- Born: 1835
- Died: March 31, 1919 (aged 83–84)

= Elizabeth Blakeley =

Elizabeth "Betsey" Blakeley was a freedom seeker who escaped to Boston through the Underground Railroad.

She was born enslaved in Wilmington, North Carolina and was mistreated by her enslaver, George W. Davis, British consul for Wilmington. At fifteen years old, Blakeley was determined to escape. She hid on a boat to Boston in December 1849. George W. Davis smoked out the vessel with tobacco and sulfur three times to force Elizabeth out of the ship but she refused to emerge. Upon arrival after a four week journey, she shared her story with abolitionists at the 18th meeting of Massachusetts Anti-Slavery Society in Faneuil Hall. Blakeley's story was recorded in William Lloyd Garrison's abolitionist newspaper, The Liberator.
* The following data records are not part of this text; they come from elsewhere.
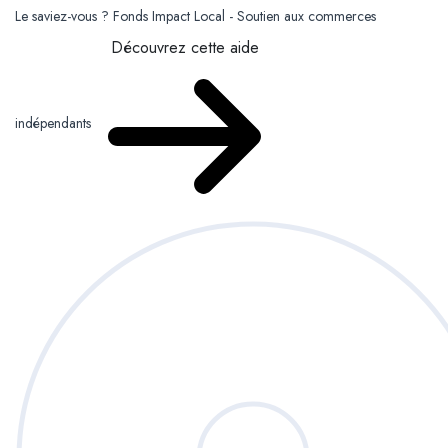
Le saviez-vous ?
Fonds Impact Local - Soutien aux commerces
Découvrez cette aide
indépendants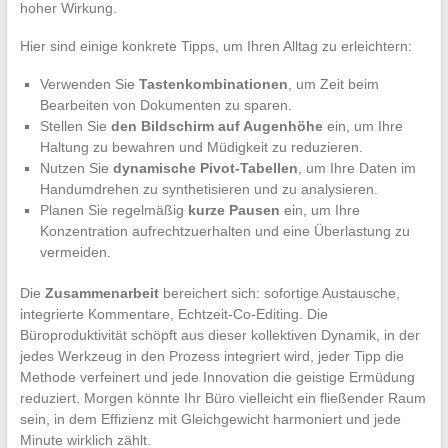
hoher Wirkung.
Hier sind einige konkrete Tipps, um Ihren Alltag zu erleichtern:
Verwenden Sie
Tastenkombinationen
, um Zeit beim
Bearbeiten von Dokumenten zu sparen.
Stellen Sie
den Bildschirm auf Augenhöhe
ein, um Ihre
Haltung zu bewahren und Müdigkeit zu reduzieren.
Nutzen Sie
dynamische Pivot-Tabellen
, um Ihre Daten im
Handumdrehen zu synthetisieren und zu analysieren.
Planen Sie regelmäßig
kurze Pausen
ein, um Ihre
Konzentration aufrechtzuerhalten und eine Überlastung zu
vermeiden.
Die
Zusammenarbeit
bereichert sich: sofortige Austausche,
integrierte Kommentare, Echtzeit-Co-Editing. Die
Büroproduktivität schöpft aus dieser kollektiven Dynamik, in der
jedes Werkzeug in den Prozess integriert wird, jeder Tipp die
Methode verfeinert und jede Innovation die geistige Ermüdung
reduziert. Morgen könnte Ihr Büro vielleicht ein fließender Raum
sein, in dem Effizienz mit Gleichgewicht harmoniert und jede
Minute wirklich zählt.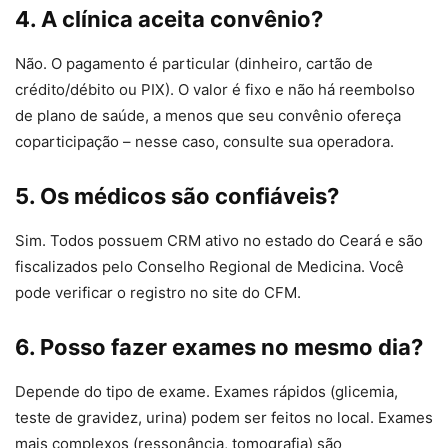
4. A clínica aceita convênio?
Não. O pagamento é particular (dinheiro, cartão de
crédito/débito ou PIX). O valor é fixo e não há reembolso
de plano de saúde, a menos que seu convênio ofereça
coparticipação – nesse caso, consulte sua operadora.
5. Os médicos são confiáveis?
Sim. Todos possuem CRM ativo no estado do Ceará e são
fiscalizados pelo Conselho Regional de Medicina. Você
pode verificar o registro no site do CFM.
6. Posso fazer exames no mesmo dia?
Depende do tipo de exame. Exames rápidos (glicemia,
teste de gravidez, urina) podem ser feitos no local. Exames
mais complexos (ressonância, tomografia) são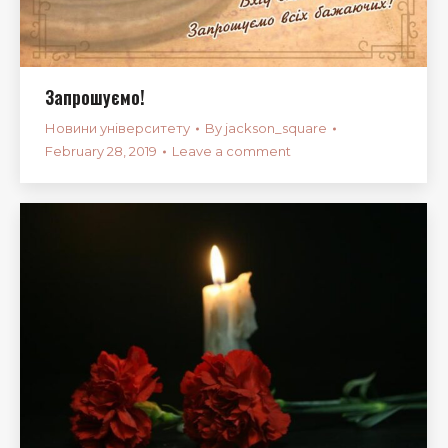
Запрошуємо!
Новини університету
By
jackson_square
February 28, 2019
Leave a comment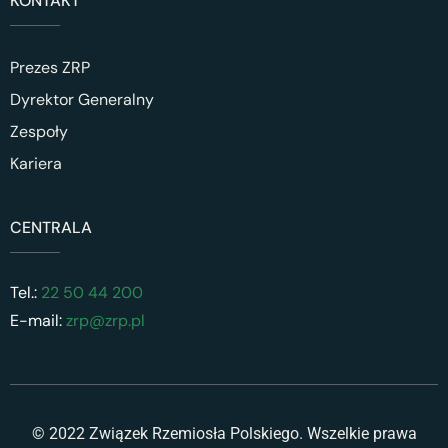
KONTAKT
Prezes ZRP
Dyrektor Generalny
Zespoły
Kariera
CENTRALA
Tel.:
22 50 44 200
E-mail:
zrp@zrp.pl
© 2022 Związek Rzemiosła Polskiego. Wszelkie prawa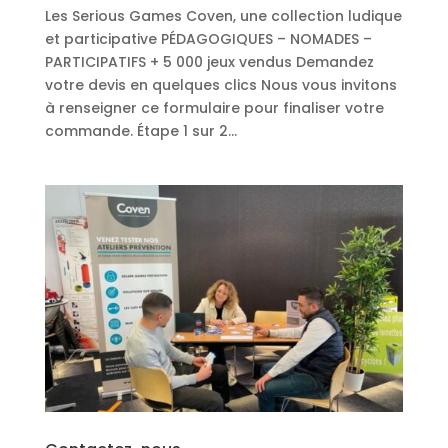
Les Serious Games Coven, une collection ludique
et participative PÉDAGOGIQUES – NOMADES –
PARTICIPATIFS + 5 000 jeux vendus Demandez
votre devis en quelques clics Nous vous invitons
à renseigner ce formulaire pour finaliser votre
commande. Étape 1 sur 2...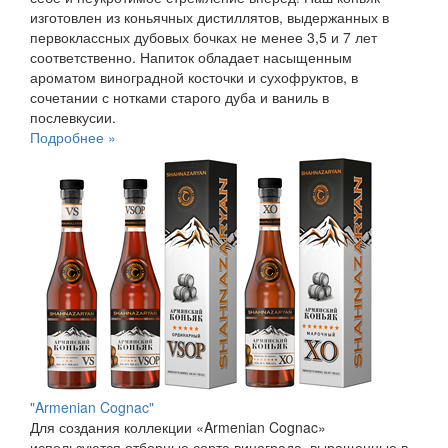
изготовлен из коньячных дистиллятов, выдержанных в
первоклассных дубовых бочках не менее 3,5 и 7 лет
соответственно. Напиток обладает насыщенным
ароматом виноградной косточки и сухофруктов, в
сочетании с нотками старого дуба и ваниль в
послевкусии.
Подробнее »
"Armenian Cognac"
Для создания коллекции «Armenian Cognac»
используются отборные сорта винограда, выращенные в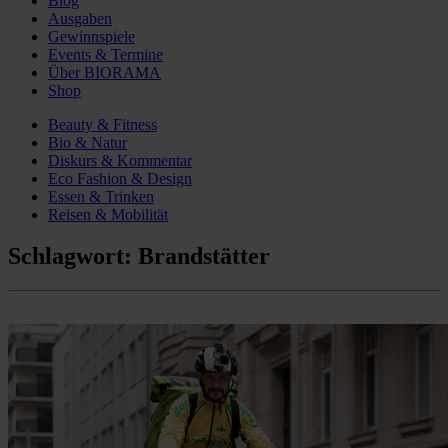
Blog
Ausgaben
Gewinnspiele
Events & Termine
Über BIORAMA
Shop
Beauty & Fitness
Bio & Natur
Diskurs & Kommentar
Eco Fashion & Design
Essen & Trinken
Reisen & Mobilität
Schlagwort:
Brandstätter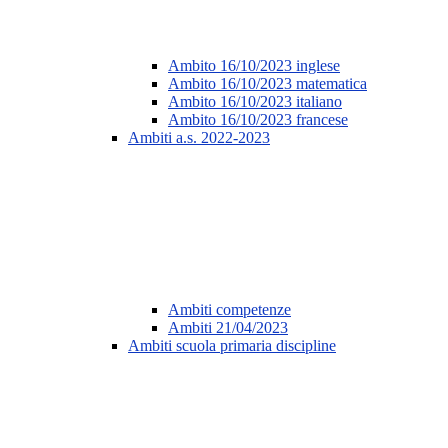
Ambito 16/10/2023 inglese
Ambito 16/10/2023 matematica
Ambito 16/10/2023 italiano
Ambito 16/10/2023 francese
Ambiti a.s. 2022-2023
Ambiti competenze
Ambiti 21/04/2023
Ambiti scuola primaria discipline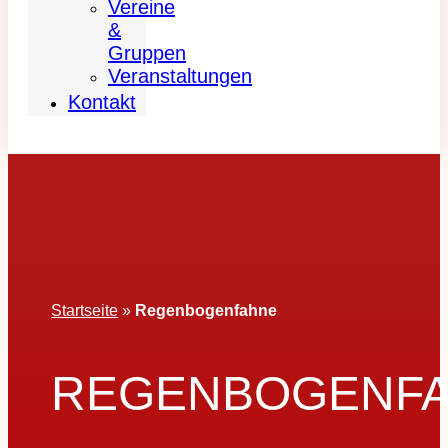
Vereine
&
Gruppen
Veranstaltungen
Kontakt
Startseite
»
Regenbogenfahne
REGENBOGENF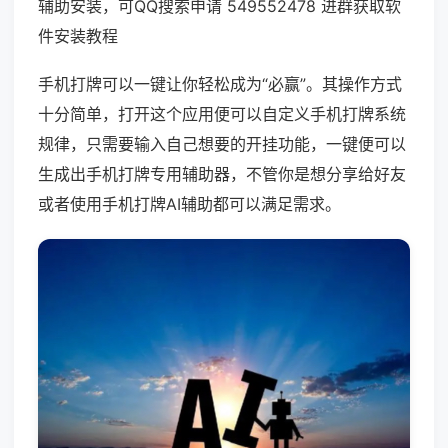
辅助安装，可QQ搜索申请 549552478 进群获取软
件安装教程
手机打牌可以一键让你轻松成为“必赢”。其操作方式
十分简单，打开这个应用便可以自定义手机打牌系统
规律，只需要输入自己想要的开挂功能，一键便可以
生成出手机打牌专用辅助器，不管你是想分享给好友
或者使用手机打牌AI辅助都可以满足需求。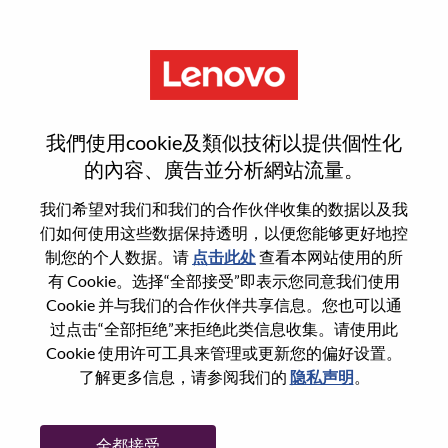
菜单
Consultor De Vendas Internas
我們使用cookie及類似技術以提供個性化
Jr.
的內容、廣告並分析網站流量。
我们希望对我们和我们的合作伙伴收集的数据以及我
们如何使用这些数据保持透明，以便您能够更好地控
制您的个人数据。请
点击此处
查看本网站使用的所
有 Cookie。选择“全部接受”即表示您同意我们使用
基本信息
Cookie 并与我们的合作伙伴共享信息。您也可以通
过点击“全部拒绝”来拒绝此类信息收集。请使用此
Cookie 使用许可工具来管理或更新您的偏好设置。
职位编号:
WD00099963
了解更多信息，请参阅我们的
隐私声明
。
工作领域:
Sales
国家/地区:
巴西
全都接受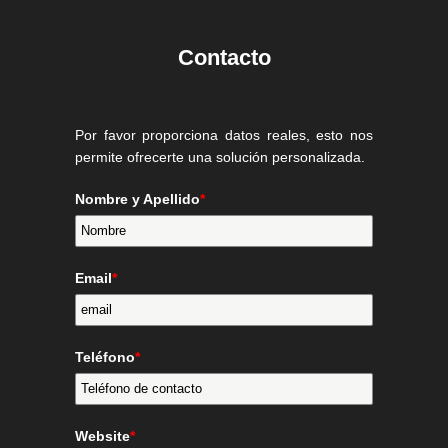
Contacto
Por favor proporciona datos reales, esto nos
permite ofrecerte una solución personalizada.
Nombre y Apellido
*
Email
*
Teléfono
*
Website
*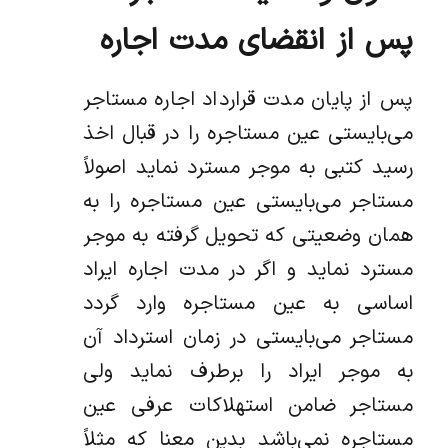
پس از انقضای مدت اجاره
پس از پایان مدت قرارداد اجاره مستاجر
می‌بایستی عین مستاجره را در قبال اخذ
رسید کتبی به موجر مسترد نماید اصولاً
مستاجر می‌بایستی عین مستاجره را به
همان وضعیتی که تحویل گرفته به موجر
مسترد نماید و اگر در مدت اجاره ایراد
اساسی به عین مستاجره وارد گردد
مستاجر می‌بایستی در زمان استرداد آن
به موجر ایراد را برطرف نماید ولی
مستاجر ضامن استهلاکات عرفی عین
مستاجره نمی‌باشد بدین معنا که مثلاً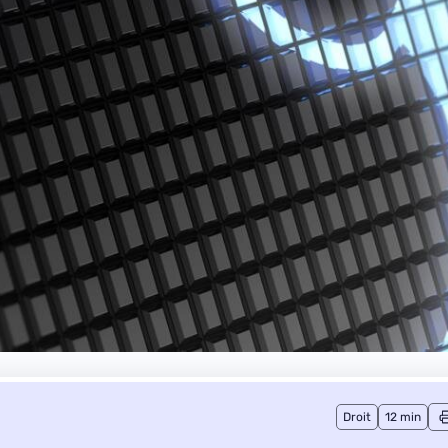
Droit
12 min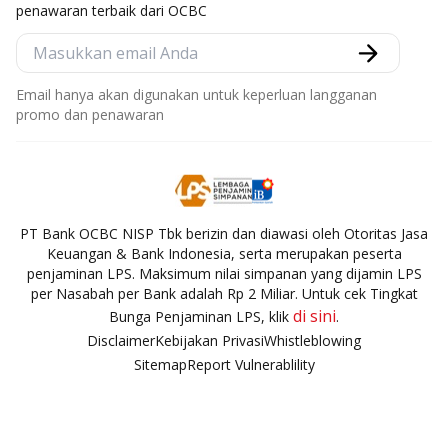
penawaran terbaik dari OCBC
Email hanya akan digunakan untuk keperluan langganan
promo dan penawaran
PT Bank OCBC NISP Tbk berizin dan diawasi oleh Otoritas Jasa
Keuangan & Bank Indonesia, serta merupakan peserta
penjaminan LPS. Maksimum nilai simpanan yang dijamin LPS
per Nasabah per Bank adalah Rp 2 Miliar. Untuk cek Tingkat
di sini
Bunga Penjaminan LPS, klik
.
Disclaimer
Kebijakan Privasi
Whistleblowing
Sitemap
Report Vulnerablility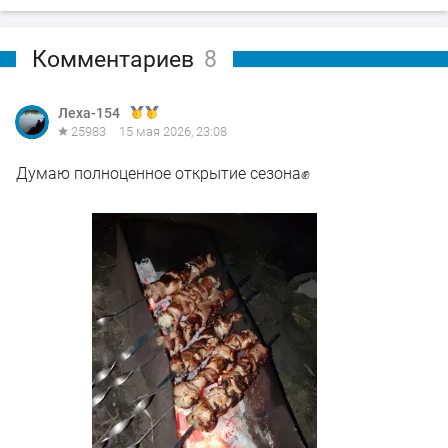
Комментариев
8
Леха-154
25983
15 мая 2026, 23:08
Думаю полноценное открытие сезона✊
She married a man named William Hudson in Boston in 1854, and the couple moved to New Haven, Connecticut in 1855. The couple later relocated to St. John's Ward, Toronto with the help of William Cooper Nell. The Blakeley family moved back to Chelsea, Massachusetts in the 1870s where Elizabeth died in 1919.

== Legacy ==
On September 24, 2023, Blakeley's legacy was honored alongside Lewis Hayden in a set of choreopoems by Boston Poet Laureate Porsha Olayiwola at Faneuil Hall. In 2023, she was recognized as one of "Boston’s most admired, beloved, and successful Black Women leaders" by the Black Women Lead project.